----- Given information -----
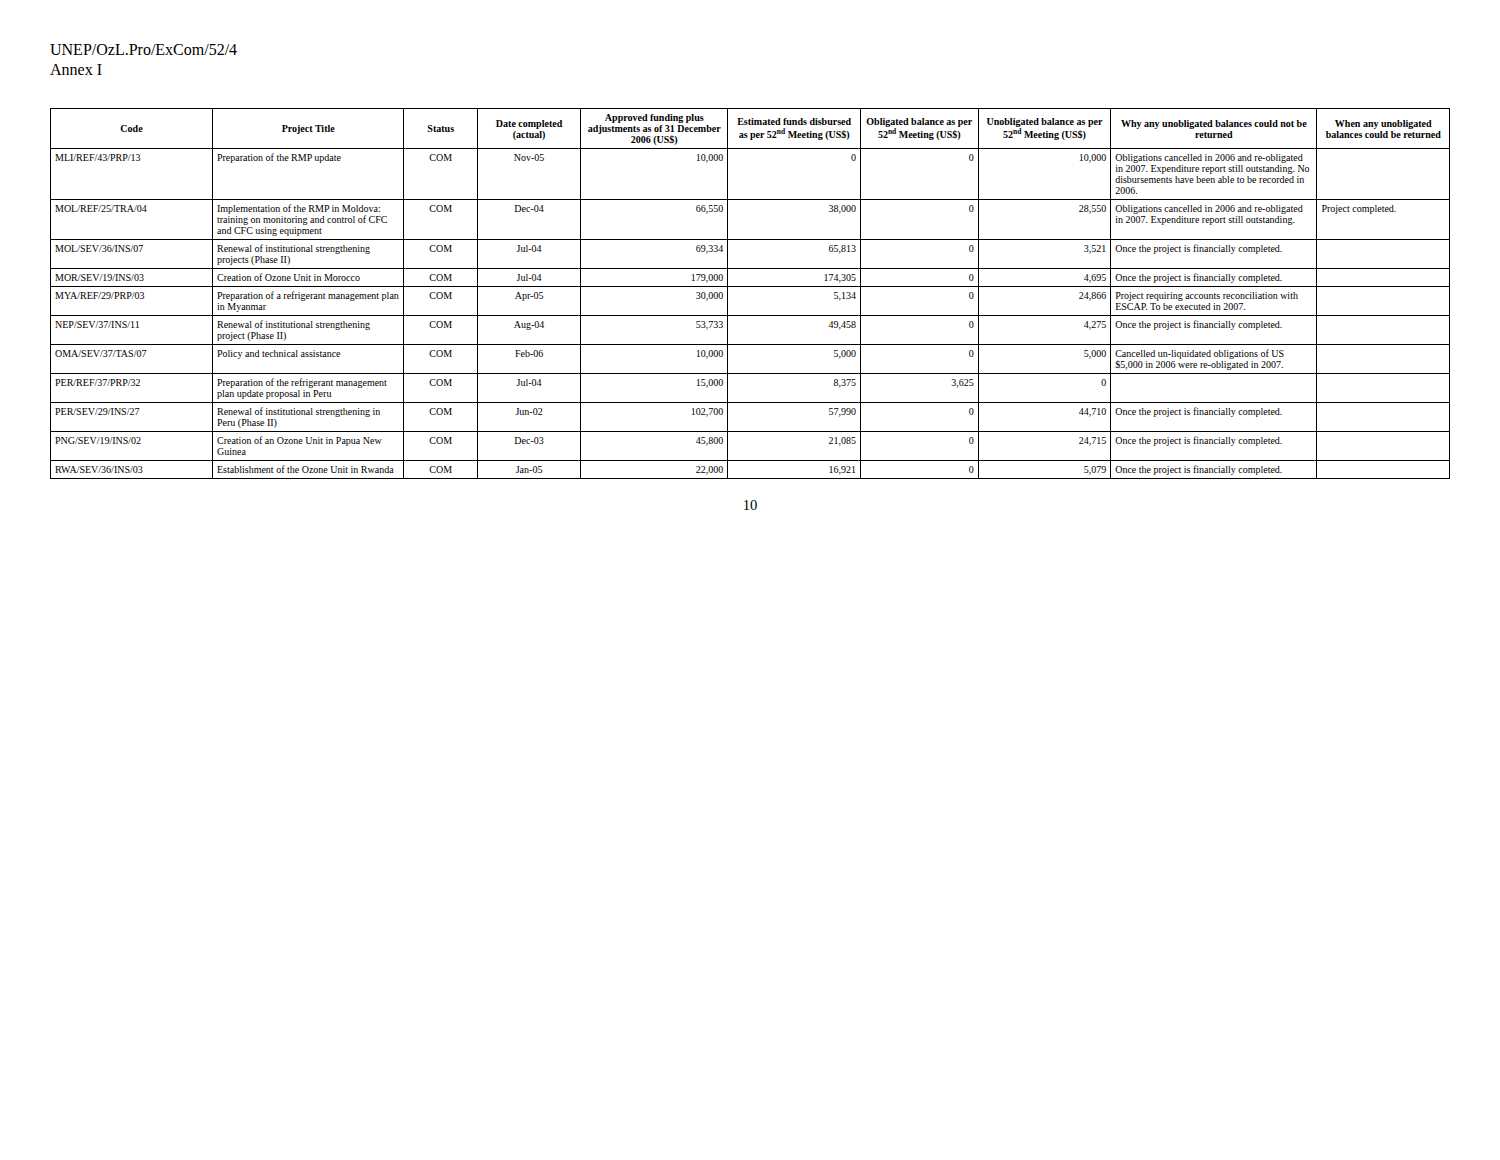UNEP/OzL.Pro/ExCom/52/4
Annex I
| Code | Project Title | Status | Date completed (actual) | Approved funding plus adjustments as of 31 December 2006 (US$) | Estimated funds disbursed as per 52 nd Meeting (US$) | Obligated balance as per 52 nd Meeting (US$) | Unobligated balance as per 52 nd Meeting (US$) | Why any unobligated balances could not be returned | When any unobligated balances could be returned |
| --- | --- | --- | --- | --- | --- | --- | --- | --- | --- |
| MLI/REF/43/PRP/13 | Preparation of the RMP update | COM | Nov-05 | 10,000 | 0 | 0 | 10,000 | Obligations cancelled in 2006 and re-obligated in 2007. Expenditure report still outstanding. No disbursements have been able to be recorded in 2006. | |
| MOL/REF/25/TRA/04 | Implementation of the RMP in Moldova: training on monitoring and control of CFC and CFC using equipment | COM | Dec-04 | 66,550 | 38,000 | 0 | 28,550 | Obligations cancelled in 2006 and re-obligated in 2007. Expenditure report still outstanding. | Project completed. |
| MOL/SEV/36/INS/07 | Renewal of institutional strengthening projects (Phase II) | COM | Jul-04 | 69,334 | 65,813 | 0 | 3,521 | Once the project is financially completed. | |
| MOR/SEV/19/INS/03 | Creation of Ozone Unit in Morocco | COM | Jul-04 | 179,000 | 174,305 | 0 | 4,695 | Once the project is financially completed. | |
| MYA/REF/29/PRP/03 | Preparation of a refrigerant management plan in Myanmar | COM | Apr-05 | 30,000 | 5,134 | 0 | 24,866 | Project requiring accounts reconciliation with ESCAP. To be executed in 2007. | |
| NEP/SEV/37/INS/11 | Renewal of institutional strengthening project (Phase II) | COM | Aug-04 | 53,733 | 49,458 | 0 | 4,275 | Once the project is financially completed. | |
| OMA/SEV/37/TAS/07 | Policy and technical assistance | COM | Feb-06 | 10,000 | 5,000 | 0 | 5,000 | Cancelled un-liquidated obligations of US $5,000 in 2006 were re-obligated in 2007. | |
| PER/REF/37/PRP/32 | Preparation of the refrigerant management plan update proposal in Peru | COM | Jul-04 | 15,000 | 8,375 | 3,625 | 0 | | |
| PER/SEV/29/INS/27 | Renewal of institutional strengthening in Peru (Phase II) | COM | Jun-02 | 102,700 | 57,990 | 0 | 44,710 | Once the project is financially completed. | |
| PNG/SEV/19/INS/02 | Creation of an Ozone Unit in Papua New Guinea | COM | Dec-03 | 45,800 | 21,085 | 0 | 24,715 | Once the project is financially completed. | |
| RWA/SEV/36/INS/03 | Establishment of the Ozone Unit in Rwanda | COM | Jan-05 | 22,000 | 16,921 | 0 | 5,079 | Once the project is financially completed. | |
10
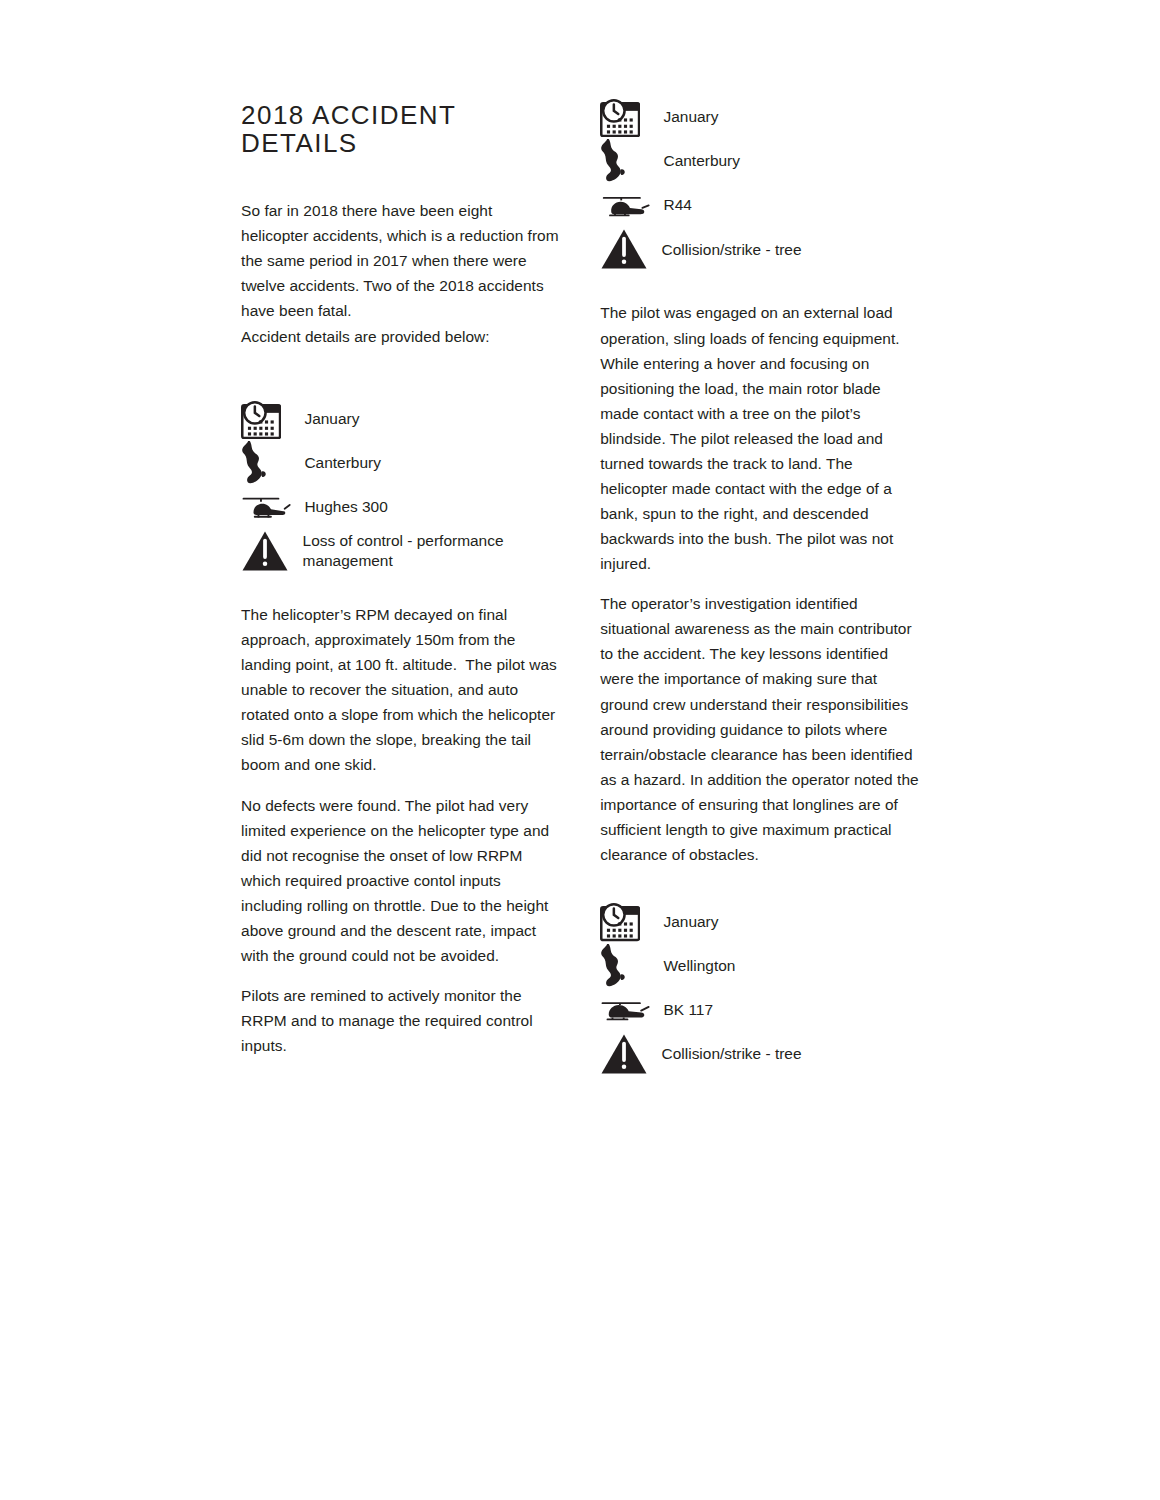2018 Accident Details
So far in 2018 there have been eight helicopter accidents, which is a reduction from the same period in 2017 when there were twelve accidents. Two of the 2018 accidents have been fatal.
Accident details are provided below:
January
Canterbury
Hughes 300
Loss of control - performance management
The helicopter’s RPM decayed on final approach, approximately 150m from the landing point, at 100 ft. altitude. The pilot was unable to recover the situation, and auto rotated onto a slope from which the helicopter slid 5-6m down the slope, breaking the tail boom and one skid.
No defects were found. The pilot had very limited experience on the helicopter type and did not recognise the onset of low RRPM which required proactive contol inputs including rolling on throttle. Due to the height above ground and the descent rate, impact with the ground could not be avoided.
Pilots are remined to actively monitor the RRPM and to manage the required control inputs.
January
Canterbury
R44
Collision/strike - tree
The pilot was engaged on an external load operation, sling loads of fencing equipment. While entering a hover and focusing on positioning the load, the main rotor blade made contact with a tree on the pilot’s blindside. The pilot released the load and turned towards the track to land. The helicopter made contact with the edge of a bank, spun to the right, and descended backwards into the bush. The pilot was not injured.
The operator’s investigation identified situational awareness as the main contributor to the accident. The key lessons identified were the importance of making sure that ground crew understand their responsibilities around providing guidance to pilots where terrain/obstacle clearance has been identified as a hazard. In addition the operator noted the importance of ensuring that longlines are of sufficient length to give maximum practical clearance of obstacles.
January
Wellington
BK 117
Collision/strike - tree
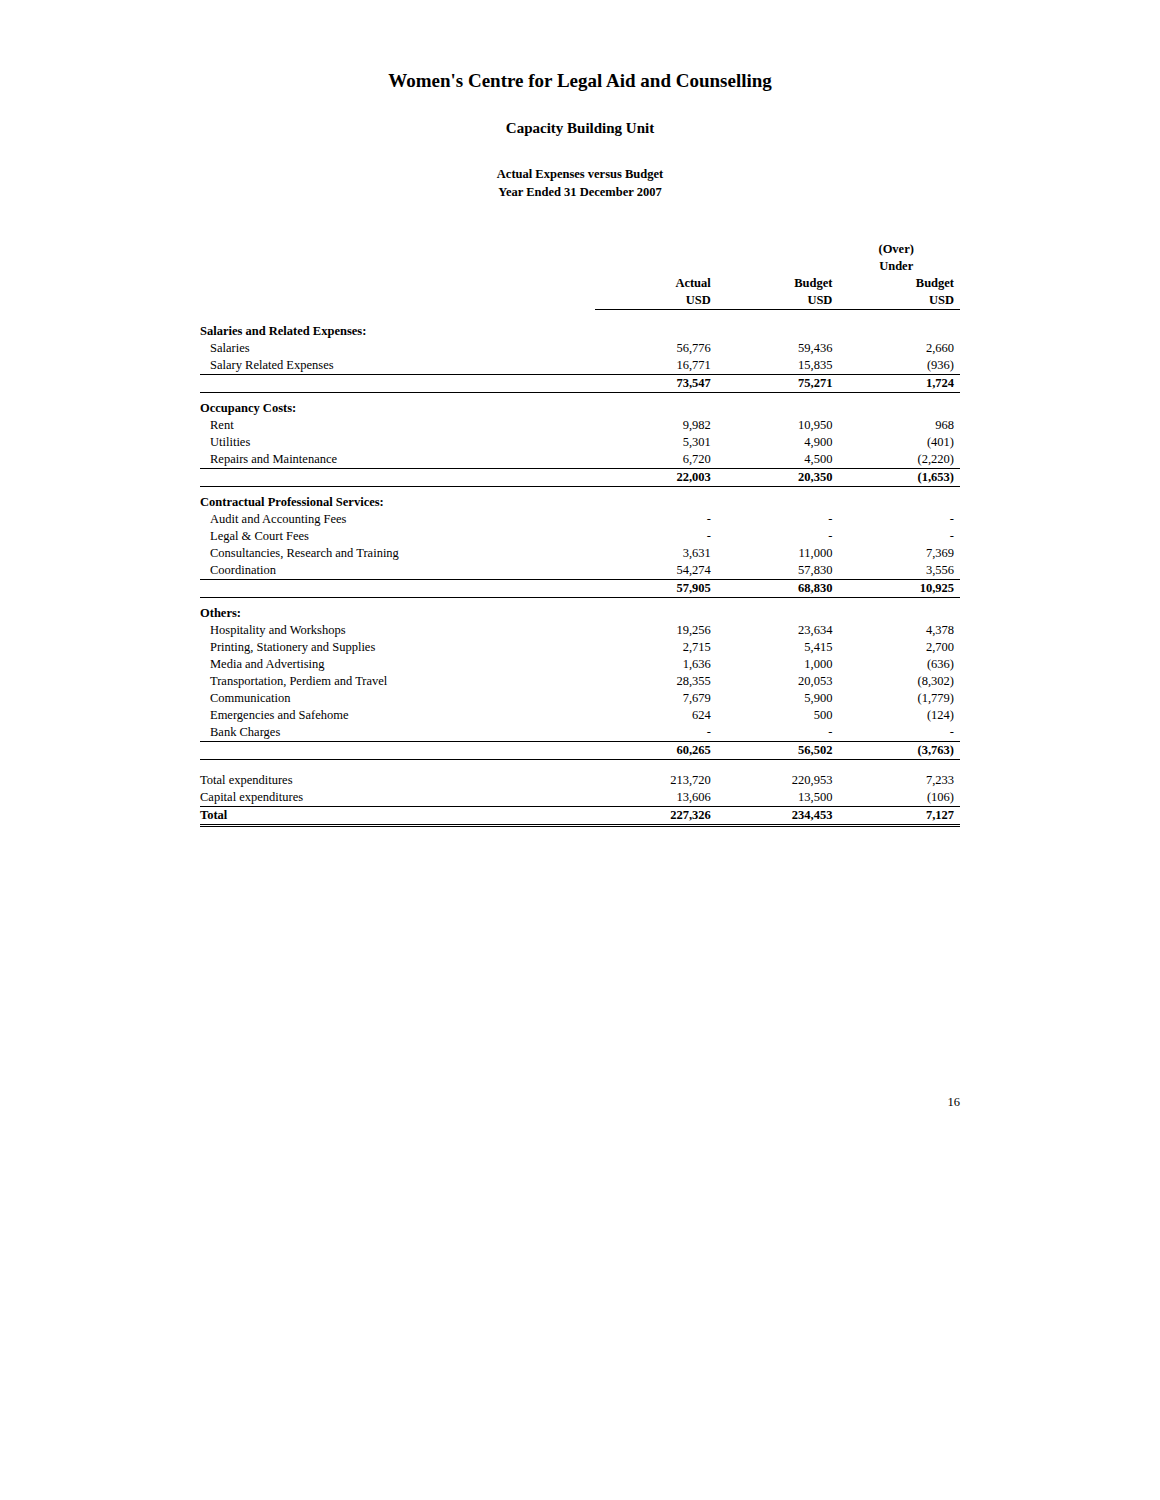Women's Centre for Legal Aid and Counselling
Capacity Building Unit
Actual Expenses versus Budget
Year Ended 31 December 2007
| | | | (Over) |
| --- | --- | --- | --- |
| | | | Under |
| | Actual | Budget | Budget |
| | USD | USD | USD |
| Salaries and Related Expenses: | | | |
| Salaries | 56,776 | 59,436 | 2,660 |
| Salary Related Expenses | 16,771 | 15,835 | (936) |
| | 73,547 | 75,271 | 1,724 |
| Occupancy Costs: | | | |
| Rent | 9,982 | 10,950 | 968 |
| Utilities | 5,301 | 4,900 | (401) |
| Repairs and Maintenance | 6,720 | 4,500 | (2,220) |
| | 22,003 | 20,350 | (1,653) |
| Contractual Professional Services: | | | |
| Audit and Accounting Fees | - | - | - |
| Legal & Court Fees | - | - | - |
| Consultancies, Research and Training | 3,631 | 11,000 | 7,369 |
| Coordination | 54,274 | 57,830 | 3,556 |
| | 57,905 | 68,830 | 10,925 |
| Others: | | | |
| Hospitality and Workshops | 19,256 | 23,634 | 4,378 |
| Printing, Stationery and Supplies | 2,715 | 5,415 | 2,700 |
| Media and Advertising | 1,636 | 1,000 | (636) |
| Transportation, Perdiem and Travel | 28,355 | 20,053 | (8,302) |
| Communication | 7,679 | 5,900 | (1,779) |
| Emergencies and Safehome | 624 | 500 | (124) |
| Bank Charges | - | - | - |
| | 60,265 | 56,502 | (3,763) |
| Total expenditures | 213,720 | 220,953 | 7,233 |
| Capital expenditures | 13,606 | 13,500 | (106) |
| Total | 227,326 | 234,453 | 7,127 |
16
-----
#### [Task requirements]
Once the pictures are set aside, give the listing again word for word.

#### [Exercise response]
UNEP/OzL.Pro/ExCom/52/4
Annex I
| Code | Project Title | Status | Date completed (actual) | Approved funding plus adjustments as of 31 December 2006 (US$) | Estimated funds disbursed as per 52 nd Meeting (US$) | Obligated balance as per 52 nd Meeting (US$) | Unobligated balance as per 52 nd Meeting (US$) | Why any unobligated balances could not be returned | When any unobligated balances could be returned |
| --- | --- | --- | --- | --- | --- | --- | --- | --- | --- |
| MLI/REF/43/PRP/13 | Preparation of the RMP update | COM | Nov-05 | 10,000 | 0 | 0 | 10,000 | Obligations cancelled in 2006 and re-obligated in 2007. Expenditure report still outstanding. No disbursements have been able to be recorded in 2006. | |
| MOL/REF/25/TRA/04 | Implementation of the RMP in Moldova: training on monitoring and control of CFC and CFC using equipment | COM | Dec-04 | 66,550 | 38,000 | 0 | 28,550 | Obligations cancelled in 2006 and re-obligated in 2007. Expenditure report still outstanding. | Project completed. |
| MOL/SEV/36/INS/07 | Renewal of institutional strengthening projects (Phase II) | COM | Jul-04 | 69,334 | 65,813 | 0 | 3,521 | Once the project is financially completed. | |
| MOR/SEV/19/INS/03 | Creation of Ozone Unit in Morocco | COM | Jul-04 | 179,000 | 174,305 | 0 | 4,695 | Once the project is financially completed. | |
| MYA/REF/29/PRP/03 | Preparation of a refrigerant management plan in Myanmar | COM | Apr-05 | 30,000 | 5,134 | 0 | 24,866 | Project requiring accounts reconciliation with ESCAP. To be executed in 2007. | |
| NEP/SEV/37/INS/11 | Renewal of institutional strengthening project (Phase II) | COM | Aug-04 | 53,733 | 49,458 | 0 | 4,275 | Once the project is financially completed. | |
| OMA/SEV/37/TAS/07 | Policy and technical assistance | COM | Feb-06 | 10,000 | 5,000 | 0 | 5,000 | Cancelled un-liquidated obligations of US $5,000 in 2006 were re-obligated in 2007. | |
| PER/REF/37/PRP/32 | Preparation of the refrigerant management plan update proposal in Peru | COM | Jul-04 | 15,000 | 8,375 | 3,625 | 0 | | |
| PER/SEV/29/INS/27 | Renewal of institutional strengthening in Peru (Phase II) | COM | Jun-02 | 102,700 | 57,990 | 0 | 44,710 | Once the project is financially completed. | |
| PNG/SEV/19/INS/02 | Creation of an Ozone Unit in Papua New Guinea | COM | Dec-03 | 45,800 | 21,085 | 0 | 24,715 | Once the project is financially completed. | |
| RWA/SEV/36/INS/03 | Establishment of the Ozone Unit in Rwanda | COM | Jan-05 | 22,000 | 16,921 | 0 | 5,079 | Once the project is financially completed. | |
10
2018 Accident Details
So far in 2018 there have been eight helicopter accidents, which is a reduction from the same period in 2017 when there were twelve accidents. Two of the 2018 accidents have been fatal.
Accident details are provided below:
January
Canterbury
Hughes 300
Loss of control - performance management
The helicopter’s RPM decayed on final approach, approximately 150m from the landing point, at 100 ft. altitude. The pilot was unable to recover the situation, and auto rotated onto a slope from which the helicopter slid 5-6m down the slope, breaking the tail boom and one skid.
No defects were found. The pilot had very limited experience on the helicopter type and did not recognise the onset of low RRPM which required proactive contol inputs including rolling on throttle. Due to the height above ground and the descent rate, impact with the ground could not be avoided.
Pilots are remined to actively monitor the RRPM and to manage the required control inputs.
January
Canterbury
R44
Collision/strike - tree
The pilot was engaged on an external load operation, sling loads of fencing equipment. While entering a hover and focusing on positioning the load, the main rotor blade made contact with a tree on the pilot’s blindside. The pilot released the load and turned towards the track to land. The helicopter made contact with the edge of a bank, spun to the right, and descended backwards into the bush. The pilot was not injured.
The operator’s investigation identified situational awareness as the main contributor to the accident. The key lessons identified were the importance of making sure that ground crew understand their responsibilities around providing guidance to pilots where terrain/obstacle clearance has been identified as a hazard. In addition the operator noted the importance of ensuring that longlines are of sufficient length to give maximum practical clearance of obstacles.
January
Wellington
BK 117
Collision/strike - tree
Women's Centre for Legal Aid and Counselling
Capacity Building Unit
Actual Expenses versus Budget
Year Ended 31 December 2007
| | | | (Over) |
| --- | --- | --- | --- |
| | | | Under |
| | Actual | Budget | Budget |
| | USD | USD | USD |
| Salaries and Related Expenses: | | | |
| Salaries | 56,776 | 59,436 | 2,660 |
| Salary Related Expenses | 16,771 | 15,835 | (936) |
| | 73,547 | 75,271 | 1,724 |
| Occupancy Costs: | | | |
| Rent | 9,982 | 10,950 | 968 |
| Utilities | 5,301 | 4,900 | (401) |
| Repairs and Maintenance | 6,720 | 4,500 | (2,220) |
| | 22,003 | 20,350 | (1,653) |
| Contractual Professional Services: | | | |
| Audit and Accounting Fees | - | - | - |
| Legal & Court Fees | - | - | - |
| Consultancies, Research and Training | 3,631 | 11,000 | 7,369 |
| Coordination | 54,274 | 57,830 | 3,556 |
| | 57,905 | 68,830 | 10,925 |
| Others: | | | |
| Hospitality and Workshops | 19,256 | 23,634 | 4,378 |
| Printing, Stationery and Supplies | 2,715 | 5,415 | 2,700 |
| Media and Advertising | 1,636 | 1,000 | (636) |
| Transportation, Perdiem and Travel | 28,355 | 20,053 | (8,302) |
| Communication | 7,679 | 5,900 | (1,779) |
| Emergencies and Safehome | 624 | 500 | (124) |
| Bank Charges | - | - | - |
| | 60,265 | 56,502 | (3,763) |
| Total expenditures | 213,720 | 220,953 | 7,233 |
| Capital expenditures | 13,606 | 13,500 | (106) |
| Total | 227,326 | 234,453 | 7,127 |
16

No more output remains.